Ninety minutes before the opening bell, Dow futures are up 58 points to 10,657 and S&P 500 futures are 8.25 points higher at 1,142.75. The 2 year Treasury note is unchanged at 0.818% and the benchmark 10 year Treasury note is less than 1 basis point higher in yield at 3.487% to start the session. The Fannie Mae 4.5 MBS coupon is -0-01 at 101-16.
Commodities are mixed: WTI crude oil is up $2.08 to $72.16 but Spot Gold is down $18.00 to $1,210.10.
Key Events Today:
8:30 ― Housing Starts, a measure of new construction activity, should grow for the fourth consecutive month in April. The median estimate among forecasters is to see an annualized pace of 650k housing starts, up from 626k in April. Predictions range from 620k to 673k, as the expiration of the homebuyer’s tax credit on April 30 could have an uncertain impact on the report.

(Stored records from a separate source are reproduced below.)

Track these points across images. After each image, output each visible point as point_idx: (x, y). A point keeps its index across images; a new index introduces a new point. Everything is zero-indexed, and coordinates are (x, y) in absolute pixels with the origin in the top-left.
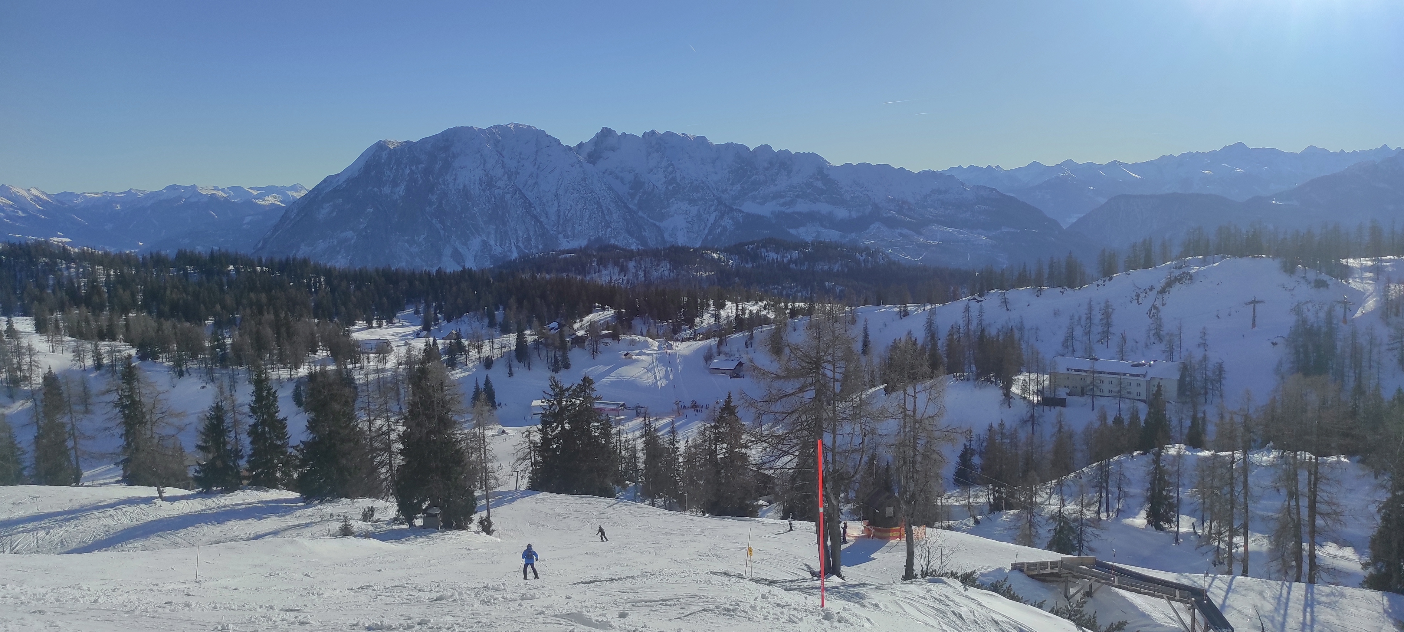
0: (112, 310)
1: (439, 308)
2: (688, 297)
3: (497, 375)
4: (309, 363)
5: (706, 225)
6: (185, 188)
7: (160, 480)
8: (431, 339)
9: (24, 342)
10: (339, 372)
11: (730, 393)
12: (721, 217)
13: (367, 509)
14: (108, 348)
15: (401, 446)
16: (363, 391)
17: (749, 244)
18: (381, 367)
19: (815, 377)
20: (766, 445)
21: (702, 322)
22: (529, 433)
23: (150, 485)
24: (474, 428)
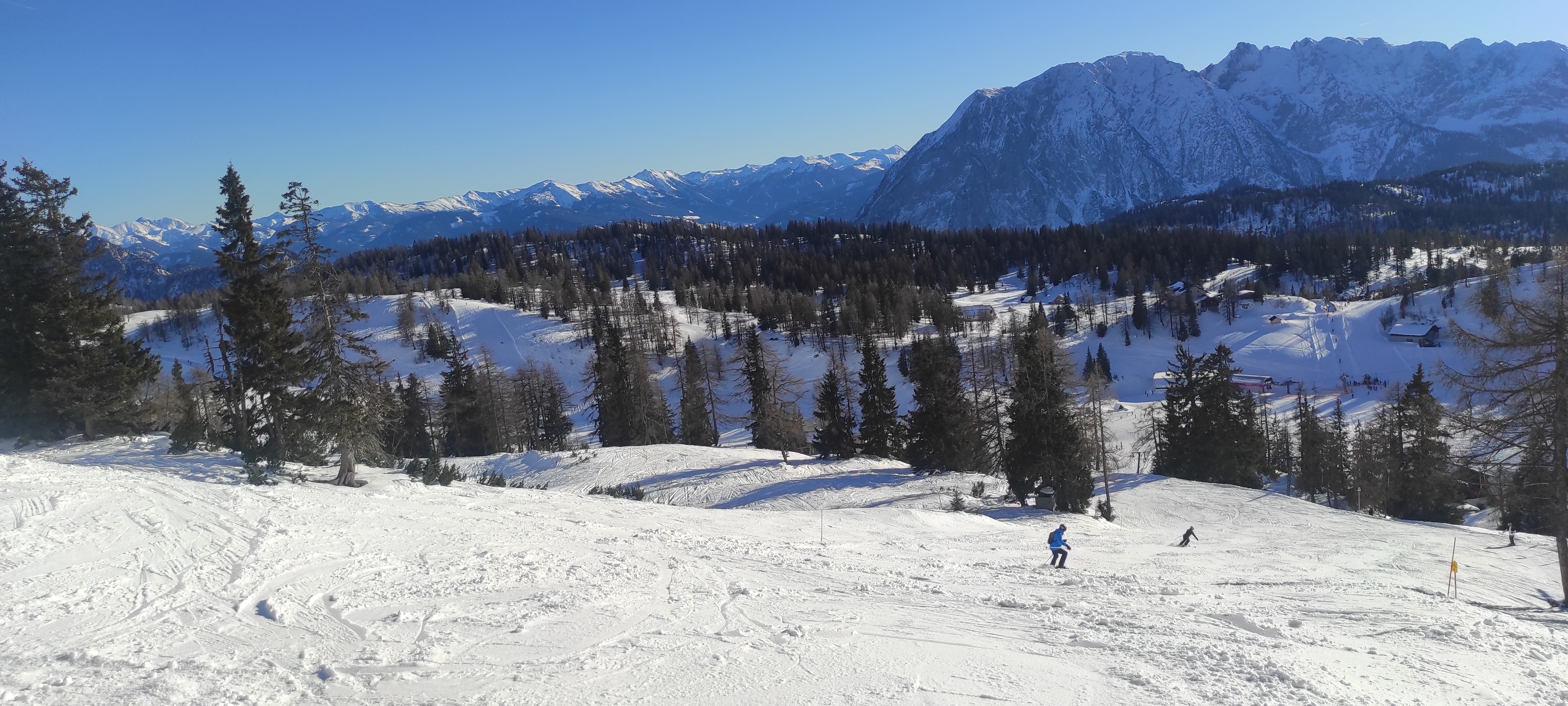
0: (736, 282)
1: (1045, 270)
2: (1357, 244)
3: (1113, 344)
4: (913, 331)
5: (1382, 152)
6: (793, 159)
7: (785, 445)
8: (1037, 305)
9: (668, 314)
10: (942, 340)
11: (1420, 366)
12: (1405, 139)
13: (976, 485)
14: (735, 319)
15: (1010, 420)
16: (968, 360)
17: (1446, 172)
18: (985, 335)
19: (1555, 344)
20: (1477, 433)
21: (1377, 276)
22: (1153, 410)
23: (776, 449)
24: (1088, 402)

Economists at IHS Global Insight said the expiring tax credit should help, along with improving labor markets. “Going forward, job growth and low inventories of new homes should translate into rising starts/permits ―although housing starts will remain below normal levels for the next two years.”
Similarly, economists at BBVA expect residential construction to recover at a slow pace throughout the year.
They added, “Since housing starts have a powerful ripple effect, a positive result for this indicator would filter through to durable goods consumption, industrial production and corporate profits.”
8:30 ― The Producer Price Index should provide further evidence that inflation is not a concern. In March, the headline surprised investors by climbing 0.7%, but in April the increase is expected to be just 0.1%. The core index, which excludes volatile energy and food prices, rose only 0.1% in March and is expected to repeat the gain in April.
“Energy prices including gasoline should retreat around 1.8%, while food prices should ease back 0.4% after March's 2.4% jump,” predicted economists from IHS Global Insight. “Excluding food and energy, core producer prices should inch up 0.1%. March's surging jewelry prices will not repeat, but neither will the drag from falling vehicles prices.”
12:20 ― Sandra Pianalto, president of the Cleveland Federal Reserve, speaks on forecasting in uncertain times to the Economic Club of Pittsburgh.